Matter of Roe (Commissioner of Labor)
2009 NY Slip Op 03804 [62 AD3d 1105]
May 14, 2009
Appellate Division, Third Department
Published by New York State Law Reporting Bureau pursuant to Judiciary Law § 431.
As corrected through Wednesday, July 1, 2009


In the Matter of the Claim of Katherine M. Roe, Appellant. Commissioner of Labor, Respondent.

[*1] Alexander Bursztein, Legal Aid Society of Rockland County, New City, for appellant.

Andrew M. Cuomo, Attorney General, New York City (Gary Leibowitz of counsel), for respondent.

Appeal from a decision of the Unemployment Insurance Appeal Board, filed August 31, 2007, which ruled that claimant was disqualified from receiving unemployment insurance benefits because her employment was terminated due to misconduct.

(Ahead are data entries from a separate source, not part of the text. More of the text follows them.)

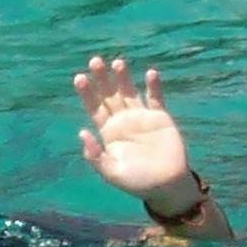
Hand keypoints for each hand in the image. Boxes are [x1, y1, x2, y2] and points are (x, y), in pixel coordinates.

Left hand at [75, 52, 189, 200]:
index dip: (87, 93)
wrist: (166, 185)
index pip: (94, 108)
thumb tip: (82, 132)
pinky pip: (155, 98)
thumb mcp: (111, 172)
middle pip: (110, 95)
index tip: (79, 77)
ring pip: (129, 92)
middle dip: (102, 79)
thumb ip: (96, 155)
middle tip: (95, 61)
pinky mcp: (160, 117)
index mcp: (109, 132)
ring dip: (124, 77)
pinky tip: (150, 73)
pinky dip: (153, 86)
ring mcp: (141, 117)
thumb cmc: (137, 182)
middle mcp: (123, 121)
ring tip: (118, 62)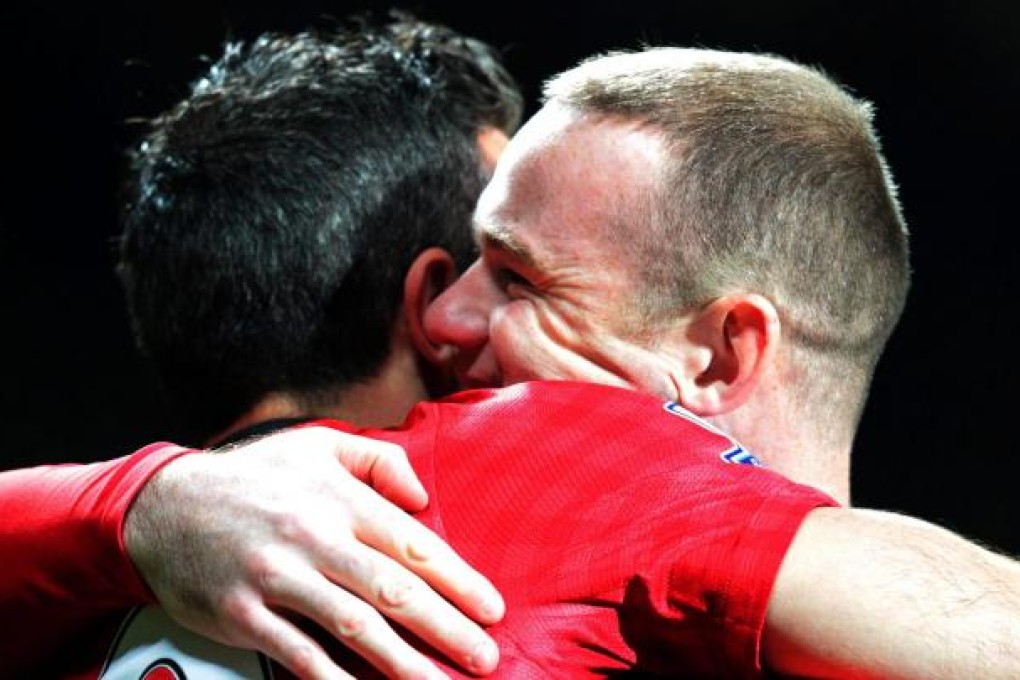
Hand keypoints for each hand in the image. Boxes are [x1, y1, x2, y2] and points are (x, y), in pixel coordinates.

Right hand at [124, 426, 503, 678]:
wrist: (164, 506)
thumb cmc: (253, 477)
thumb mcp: (318, 444)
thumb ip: (378, 460)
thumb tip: (421, 496)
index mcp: (339, 499)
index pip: (412, 545)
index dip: (458, 581)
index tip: (491, 608)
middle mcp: (314, 538)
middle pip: (394, 591)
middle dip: (447, 628)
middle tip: (484, 656)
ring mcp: (278, 578)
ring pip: (355, 626)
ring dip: (404, 662)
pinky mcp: (244, 613)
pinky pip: (298, 654)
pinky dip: (335, 679)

Substantial evidence supports the Unemployment Insurance Appeal Board's finding that claimant, a coordinator for a temporary employment agency for nurses and home health aides, was discharged from her employment due to misconduct. An employee's unauthorized absence from work has been held to constitute misconduct that disqualifies the claimant from receiving unemployment insurance benefits (see Matter of Tahat [Commissioner of Labor], 58 AD3d 921 [2009]; Matter of Britter [Commissioner of Labor], 54 AD3d 461, 461 [2008]). The record establishes that the employer unequivocally denied claimant's request for two weeks of vacation and, instead, offered an accommodation of five business days of vacation time if she submitted a vacation request form. Claimant does not dispute that she failed to submit the requested form and, in any event, did not report to work for at least eight business days. To the extent that testimony by claimant and the employer differed on whether claimant was granted verbal permission to take two weeks of vacation at the time of her hiring, and whether vacation request forms were available, this presented a credibility issue for the Board to resolve (see Matter of Tahat [Commissioner of Labor], 58 AD3d at 921; Matter of Ramirez [Commissioner of Labor], 49 AD3d 953, 954 [2008]).

Peters, J.P., Spain, Kane, Malone Jr. and McCarthy, JJ., concur. Ordered that the decision is affirmed, without costs.